Dimension Reduction and Alleviation of Confounding for Spatial Generalized Linear Mixed Models
John Hughes, Murali Haran

TL;DR
This paper introduces a new parameterization for spatial generalized linear mixed models that reduces confounding and computational complexity, improving inference for non-Gaussian spatial data like disease counts and ecological binary data.
Contribution
The authors propose a novel parameterization of SGLMMs that alleviates spatial confounding and reduces the dimension of spatial random effects, enhancing interpretability and computational efficiency.
Findings
Effective in simulated binary, count, and Gaussian datasets
Improves inference accuracy by reducing confounding effects
Speeds up computation for large spatial datasets
Abstract
Non-gaussian spatial data are very common in many disciplines.
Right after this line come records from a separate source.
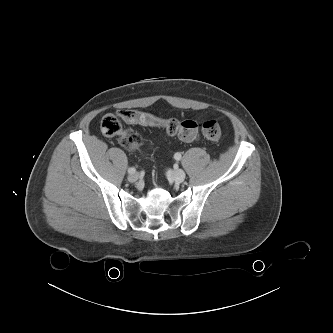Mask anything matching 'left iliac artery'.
<instances>
[{"instance_id": "obj_1", "label": "left iliac artery", "mask_w": 333, "mask_h": 333, "mask_svg": "<svg viewBox=\"0 0 333 333\" xmlns=\"http://www.w3.org/2000/svg\"><path fill=\"white\" fill-rule=\"evenodd\" d=\"M174 158H175L177 161L181 160V158H182L181 153H178V152H177V153L174 155Z\"/></svg>"}]
</instances>
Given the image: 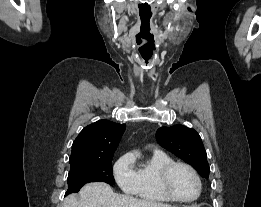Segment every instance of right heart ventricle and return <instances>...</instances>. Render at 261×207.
Listing matches in <instances>:
<instances>
[{"instance_id": "e07e8e85", "label": "right heart ventricle", "mask_w": 261, "mask_h": 207, "mask_svg": "<svg viewBox=\"0 0 261 207\" xmlns=\"http://www.w3.org/2000/svg\"><path fill=\"white\" fill-rule=\"evenodd\" d=\"M173 159L162 151H154L137 169L138 187L136 195L146 201L169 202L161 190L159 175L162 168Z\"/></svg>"}]
</instances>
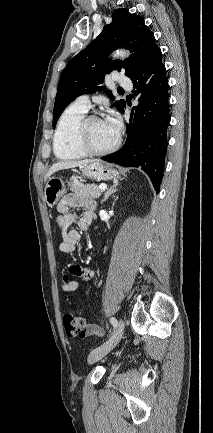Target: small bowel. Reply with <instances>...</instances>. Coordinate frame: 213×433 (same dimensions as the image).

For instance, count data are common in disease mapping, and binary data are common in ecology. When fitting spatial regressions for such data, one needs to account for dependence to ensure reliable inference for the regression coefficients. The spatial generalized linear mixed model (SGLMM) offers a very popular and flexible approach to modeling such data, but the SGLMM suffers from three major shortcomings: (1) uninterpretability of parameters due to spatial confounding, (2) variance inflation due to spatial confounding, and (3) high-dimensional spatial random effects that make fully Bayesian inference for such models computationally challenging. We propose a new parameterization of the SGLMM that alleviates spatial confounding and speeds computation by greatly reducing the dimension of the spatial random effects. We…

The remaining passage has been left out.